Dieses Wochende wurden bereits zum 10ten mal Chemnitzer Linux-Tage abgehalten. Gestern mit Nudge, heute auch mit Sippe, Roland und Haschek, war das ganze ein feister Nerd-Spass mit einige interessanten Talks und vielen neuen Ideen. Meine ToDo-Listen umfasst u.a. nun folgenden neuen Punkte:
- Auf die zsh umsteigen!!! Features wie die Zuordnung eines Suffixes zu einem Binary (z.B. für natives starten von jar files einfach über den Namen) oder die menü-geführte tab-completion …

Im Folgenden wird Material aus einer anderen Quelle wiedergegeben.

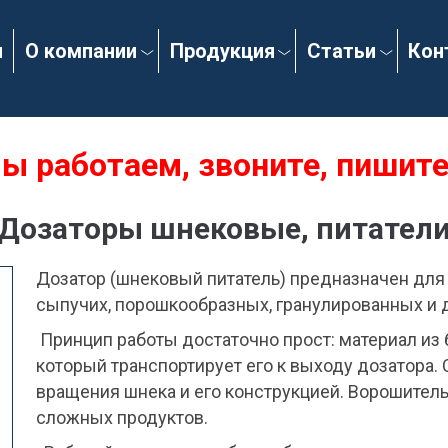
я
О компании
Продукция
Статьи
Кон
ы работаем, звоните, пишите
Дозаторы шнековые, питател
Дозатор (шнековый питатель) предназначен для
сыпучих, порошкообразных, гранулированных и 
Принцип работы достаточно прост: материал из
который транспортирует его к выходу дозатора.
вращения шнека и его конструкцией. Ворошител
сложных продуктов.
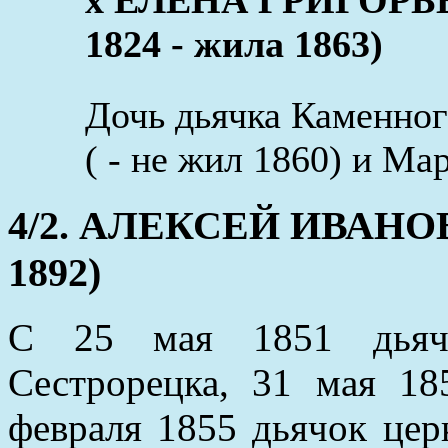
1824 - жила 1863)
Дочь дьячка Каменног
( - не жил 1860) и Ма
4/2. АЛЕКСЕЙ ИВАНОВИ
1892)
С 25 мая 1851 дьячо
Сестрорецка, 31 мая 18
февраля 1855 дьячок цер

- Folgende Tools testen: htop (interactive process viewer), path_char und path_dia (die hiessen irgendwie anders…)
- Neue Welcome-Seiten mit benutzer-freundlicheren Kurzbeschreibungen für OntoWiki und xOperator!!! Sowohl Meike Reichle als auch Olivier Cleynen haben mir da ein wenig die Augen geöffnet.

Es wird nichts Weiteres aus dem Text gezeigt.